In spite of a lineage of artists like Scarface, DMX, Blu, and Danny Brown, who have searched for peace and truth in their shortcomings, hip-hop sometimes impedes healing by forcing hurt people to hide pain and keep up appearances. Couple this with recent reports that family mental-health crises are increasingly being dealt with by armed law enforcement — and a rash of police shootings involving civilians with diagnosed mental illnesses in Chicago, San Diego, Norfolk, Sacramento, and beyond — and you get a complex, life-threatening epidemic. We must do more on a person-to-person basis than tweeting out suicide-prevention-hotline numbers when we find out someone famous is in crisis. It’s imperative that we, each day, help facilitate a culture where people who feel like they can’t or shouldn’t talk about their feelings find comfort opening up. The stigma around admitting you’re depressed remains a barrier to recovery.

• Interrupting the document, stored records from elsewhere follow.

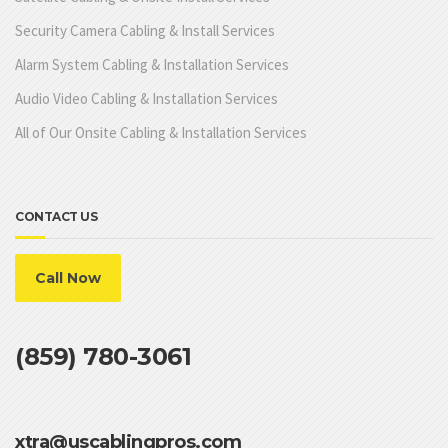
Security Camera Cabling & Install Services
Alarm System Cabling & Installation Services
Audio Video Cabling & Installation Services
All of Our Onsite Cabling & Installation Services
CONTACT US
Call Now
(859) 780-3061
xtra@uscablingpros.com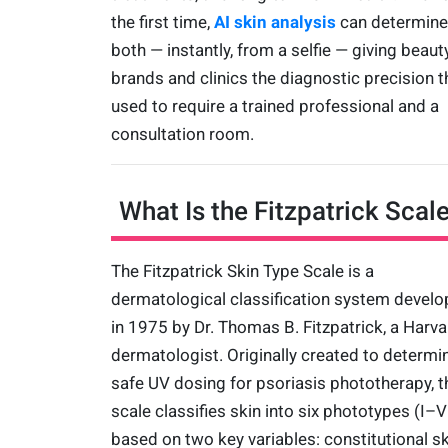
the first time,
AI skin analysis
can determine
both — instantly, from a selfie — giving beaut
brands and clinics the diagnostic precision t
used to require a trained professional and a
consultation room.
What Is the Fitzpatrick Scal
The Fitzpatrick Skin Type Scale is a
dermatological classification system devel
in 1975 by Dr. Thomas B. Fitzpatrick, a Harva
dermatologist. Originally created to determi
safe UV dosing for psoriasis phototherapy, t
scale classifies skin into six phototypes (I–V
based on two key variables: constitutional sk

That said, it’s short-sighted to wash out the important conversations Kid Cudi’s admission struck up over the past week because of all of the terrible ones that followed. Around Twitter, the #YouGoodMan hashtag hosted vital conversations about mental illness among black men and the pressure to contort into cold, numb masculinity in lieu of seeking help. We understand Cudi’s moves more now, and a measure of the sense that Passion, Pain, and Demon Slayin’ was a last chance to stop bumbling his career has subsided. He’s a work in progress. Always has been. “It’s time I fix me,” he said in the Facebook note. The pursuit of happiness, to invoke the Man on the Moon classic, is not a mission to reach a destination of worry-free satisfaction, but rather a long, slow series of steps away from our worst selves toward something better.